Skyborn Renewables hat Michael Klingele mit Wirkung zum 1. Juli 2026 zum Chief Operating Officer (COO) ernannt. Klingele folgt auf Thomas Karst, der zu diesem Datum aus der Position ausscheidet und nach vier Jahren im Unternehmen einen einmonatigen Übergangszeitraum begleiten wird.
Klingele verfügt über mehr als 30 Jahre Erfahrung in der Offshore-Windenergie und der Großinfrastruktur, die den gesamten Projektlebenszyklus von der Entwicklung bis zur Ausführung abdeckt. Er hat Führungspositionen und Vorstandsmandate in Europa und Asien bekleidet und ist insbesondere für die erfolgreiche Sanierung des Offshore-Windprojekts Formosa 2 in Taiwan bekannt.
In seiner neuen Funktion wird Klingele die globalen Betriebsabläufe und die Projektlieferung von Skyborn verantworten. Besonderes Augenmerk liegt dabei auf dem Gennaker-Projekt in der deutschen Ostsee — dem größten Offshore-Windprojekt in diesem Meeresgebiet — sowie auf der Weiterentwicklung der Standardisierungsstrategie für die Projektabwicklung im gesamten internationalen Portfolio.
Zu seiner Ernennung sagte Michael Klingele: „Skyborn hat eine starke Plattform mit einem hoch erfahrenen Team und einem beeindruckenden globalen Projektportfolio aufgebaut. Ich freue mich darauf, eng mit den Kollegen aus dem gesamten Unternehmen zusammenzuarbeiten, um Umsetzung und Performance weiter zu stärken und die nächste Wachstumsphase von Skyborn zu unterstützen.”
Patrick Lammers, CEO von Skyborn, würdigte den scheidenden COO: „Thomas hat in den letzten Jahren einen herausragenden Beitrag zu Skyborn geleistet und starke Führungsqualitäten in entscheidenden Phasen des Unternehmens bewiesen — von der Gründung über die Yunlin-Lieferung bis hin zu wichtigen Meilensteinen einschließlich des bevorstehenden Gennaker-FID.”

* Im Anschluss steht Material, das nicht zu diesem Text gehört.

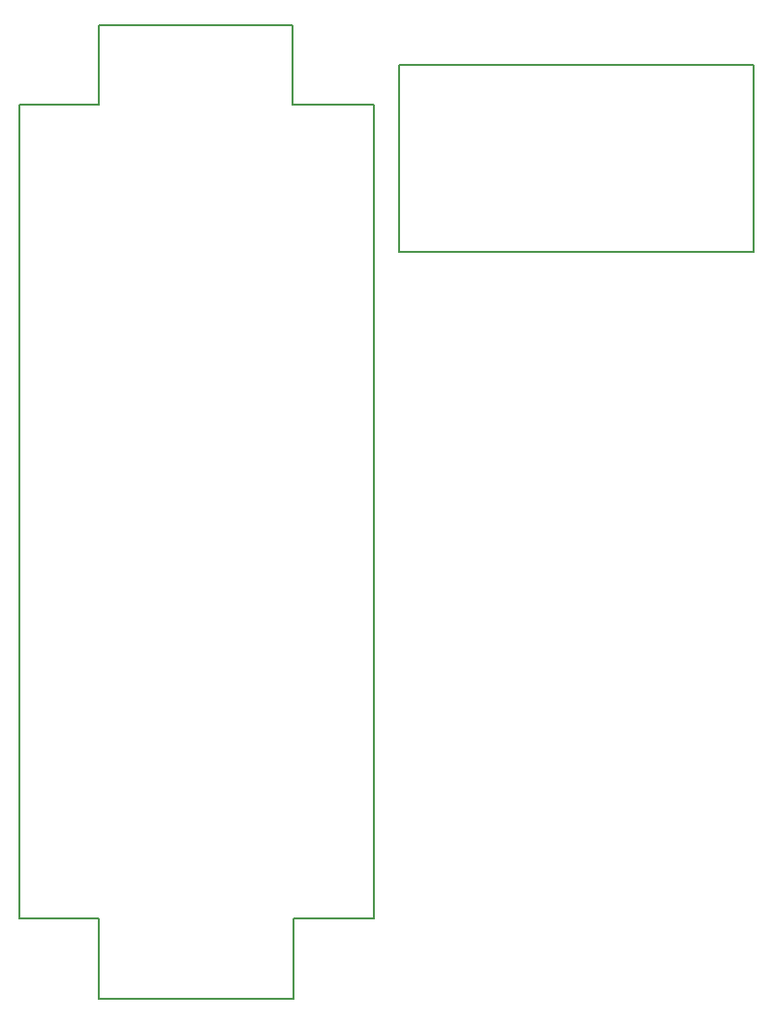
<source format=gbr>
G04 #@! TF.FileFunction,Profile,NP*
%FSLAX46Y46*%
G04 Gerber Fmt 4.6, Leading zero omitted, Abs format (unit mm)*
G04 Created by KiCad (PCBNEW 4.0.6) date 12/28/17 16:04:21*
%MOMM*%
%LPD*%
G01*
G04 APERTURE LIST*
%ADD10C,0.100000*%
%ADD11C,0.150000*%
G04 APERTURE END LIST*
D10*
D11*
X87376000Y-148336000D02*
X87376000Y-77216000D01*
X111379000Y-155321000D02*
X94361000Y-155321000D01*
X118364000Y-77216000D02*
X118364000Y-148336000D01*
X111252000Y-70231000D02*
X94361000Y-70231000D01*
X120535700Y-73685400D02*
X120535700Y-90068400D01*
X151523700Y-90068400D02*
X151523700Y-73685400D01*
X151523700Y-90068400D02*
X120535700Y-90068400D01*
X120535700Y-73685400D02*
X151523700Y-73685400D01*
X118364000Y-148336000D02*
X118364000Y-148209000D01*
X111379000Y-148336000D02*
X118364000Y-148336000D01*
X111379000Y-155321000D02*
X111379000Y-148336000D01*
X94361000Y-148336000D02*
X94361000Y-155321000D01*
X87376000Y-148336000D02*
X94361000Y-148336000D01*
X94361000Y-77216000D02*
X87376000Y-77216000D01*
X94361000Y-70231000D02*
X94361000Y-77216000D01*
X111252000Y-77216000D02*
X111252000Y-70231000D01*
X118364000Y-77216000D02*
X111252000Y-77216000D01*
M02*

</source>
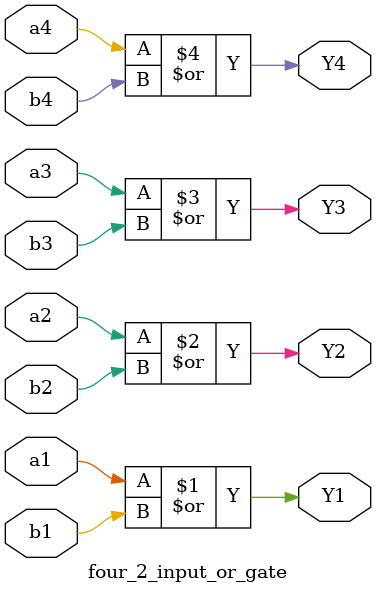
<source format=v>
`timescale 1ns / 1ps

module four_2_input_or_gate #(parameter DELAY = 10)(
    input wire a1,b1,a2,b2,a3,b3,a4,b4,
    output wire Y1,Y2,Y3,Y4
    );
    
    or #DELAY (Y1,a1,b1);
    or #DELAY (Y2,a2,b2);
    or #DELAY (Y3,a3,b3);
    or #DELAY (Y4,a4,b4);
    
endmodule

</source>
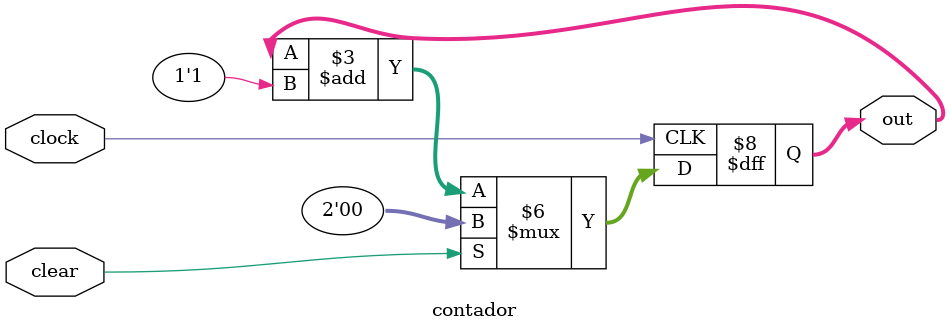
<source format=v>
module contador(clock, clear, out);

input clear, clock;
output [1:0] out;
reg [1:0] out = 0;

always @(posedge clock) begin
	if(!clear) 
        out = out + 1'b1;
	else out  = 2'b00;
end

endmodule
</source>
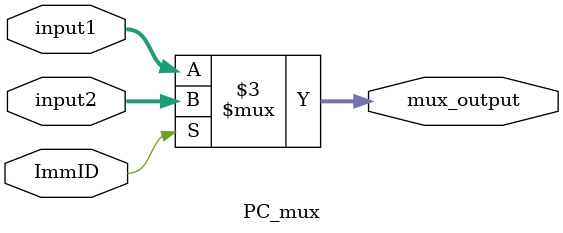
<source format=v>
`timescale 1ns / 1ps


module PC_mux(input1, input2, ImmID, mux_output);
    input[31:0] input1, input2;
    input ImmID;
    output reg [31:0] mux_output;
    
    always@(input1, input2, ImmID) begin    
        mux_output = input1;
        if(ImmID) begin
             mux_output = input2; 
        end
    end
endmodule


</source>
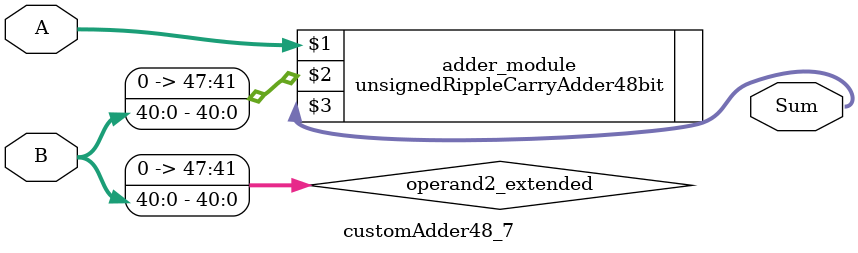
<source format=v>
module customAdder48_7(
                        input [47 : 0] A,
                        input [40 : 0] B,
                        
                        output [48 : 0] Sum
                );

        wire [47 : 0] operand2_extended;
        
        assign operand2_extended =  {7'b0, B};
        
        unsignedRippleCarryAdder48bit adder_module(
            A,
            operand2_extended,
            Sum
        );
        
        endmodule
        
</source>
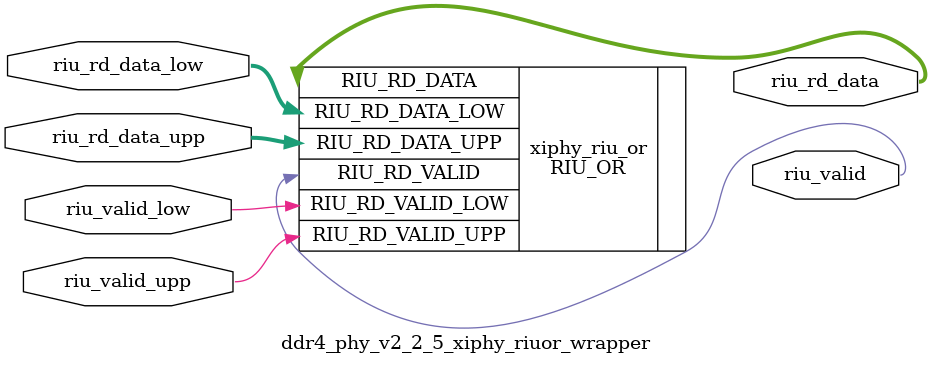
<source format=sv>

`timescale 1ps / 1ps

module ddr4_phy_v2_2_5_xiphy_riuor_wrapper # (
   parameter           SIM_DEVICE            = "ULTRASCALE"
) (
  input  [15:0]  riu_rd_data_low,    // Lower nibble RIU rd_data 
  input  [15:0]  riu_rd_data_upp,    // Upper nibble RIU rd_data 
  input          riu_valid_low,      // Lower nibble RIU riu2clb_valid 
  input          riu_valid_upp,      // Upper nibble RIU riu2clb_valid
  output [15:0]  riu_rd_data,        // ORed lower and upper RIU rd_data      
  output         riu_valid           // ORed lower and upper RIU write valid      
);

`ifdef ULTRASCALE_PHY_BLH
B_RIU_OR
`else
RIU_OR  # (
   .SIM_DEVICE   (SIM_DEVICE)
) 
`endif
  xiphy_riu_or
(
   .RIU_RD_DATA_LOW         (riu_rd_data_low),
   .RIU_RD_DATA_UPP         (riu_rd_data_upp),
   .RIU_RD_VALID_LOW        (riu_valid_low),
   .RIU_RD_VALID_UPP        (riu_valid_upp),
   .RIU_RD_DATA             (riu_rd_data),
   .RIU_RD_VALID            (riu_valid)
);

endmodule


</source>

Skyborn Renewables mit Sitz in Hamburg deckt die gesamte Wertschöpfungskette der Offshore-Windenergie ab — von der Grünfeldentwicklung bis zum Asset Management — und ist in Europa, im asiatisch-pazifischen Raum sowie in den USA tätig. Das Unternehmen ist ein Portfoliounternehmen von Global Infrastructure Partners (GIP), einem Teil von Blackrock.